His attack was immediately repeated in articles in the Wall
Street Journal, the Times, and the Scotsman, in what
looked like a concerted pro-tobacco campaign (BMJ 2000;320:1482[Full
Text]).
Clive Bates, director of the antismoking campaign group Action on Smoking
and Health, criticised the institute over its poor track record and
said that a policy for authors to declare their financial and other
interests was long overdue.
The news that Mr Scruton, who used to be a professor of aesthetics at
Birkbeck College, London, had been receiving a monthly fee from
Japan Tobacco Industries was revealed in the Guardian last
week when it published a leaked email from him to the company (24 January,
p 1).
In the email, Mr Scruton, who had been receiving a monthly retainer fee of
£4500 ($6300;
7300),
asked for a £1000 a month pay rise to place more pro-smoking
articles in prestigious newspapers and international magazines. He
declared the amount to be "good value for money in a business
largely conducted by shysters and sharks."

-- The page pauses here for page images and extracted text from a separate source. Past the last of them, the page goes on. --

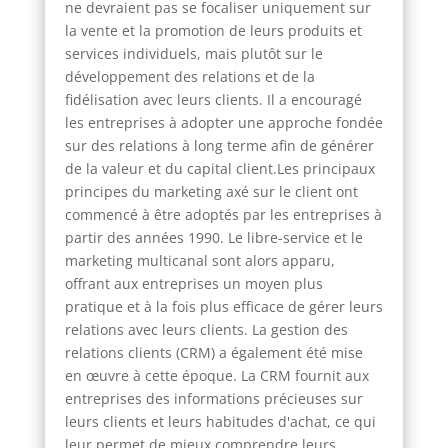
ne devraient pas se focaliser uniquement sur
la vente et la promotion de leurs produits et
services individuels, mais plutôt sur le
développement des relations et de la
fidélisation avec leurs clients. Il a encouragé
les entreprises à adopter une approche fondée
sur des relations à long terme afin de générer
de la valeur et du capital client.Les principaux
principes du marketing axé sur le client ont
commencé à être adoptés par les entreprises à
partir des années 1990. Le libre-service et le
marketing multicanal sont alors apparu,
offrant aux entreprises un moyen plus
pratique et à la fois plus efficace de gérer leurs
relations avec leurs clients. La gestion des
relations clients (CRM) a également été mise
en œuvre à cette époque. La CRM fournit aux
entreprises des informations précieuses sur
leurs clients et leurs habitudes d'achat, ce qui
leur permet de mieux comprendre leurs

He said that he would aim to place an article every two months in one or
other of the Wall Street Journal, the Times, the Telegraph,
the Spectator, the Financial Times, the Economist, the
Independent, and the New Statesman.
The email, which was sent last October in the name of Sophie, Mr Scruton's wife
and business partner, reveals a far-reaching and ambitious public
relations strategy to make smoking seem less harmful than it is and
criticise government policies on advertising as an attack on civil
liberties.
It says: "I personally would like to see more explicit mention of other
products open to the same criticisms as tobacco and which ought to
be of equal concern to the WHO. For example, fast-food of the
McDonald's variety, which seems to be addictive, is aimed at the
young, is a serious risk to health, with a worse effect on
life-expectancy than cigarettes, and unlike cigarettes, has a
seriously corrosive effect on social relations and family life."
Last week, following the revelations, the Financial Times ended
Scruton's contract as a columnist.
Mr Scruton told the BMJ: "The pamphlet for the Institute of
Economic Affairs arose out of my longstanding concerns about the way
in which legislative powers are being transferred from sovereign bodies
to unaccountable transnational institutions.
"The pamphlet is a review of arguments and not concerned to exonerate
tobacco from the accusation that it is a risky product. In
retrospect, however, I now see that I should have declared an interest."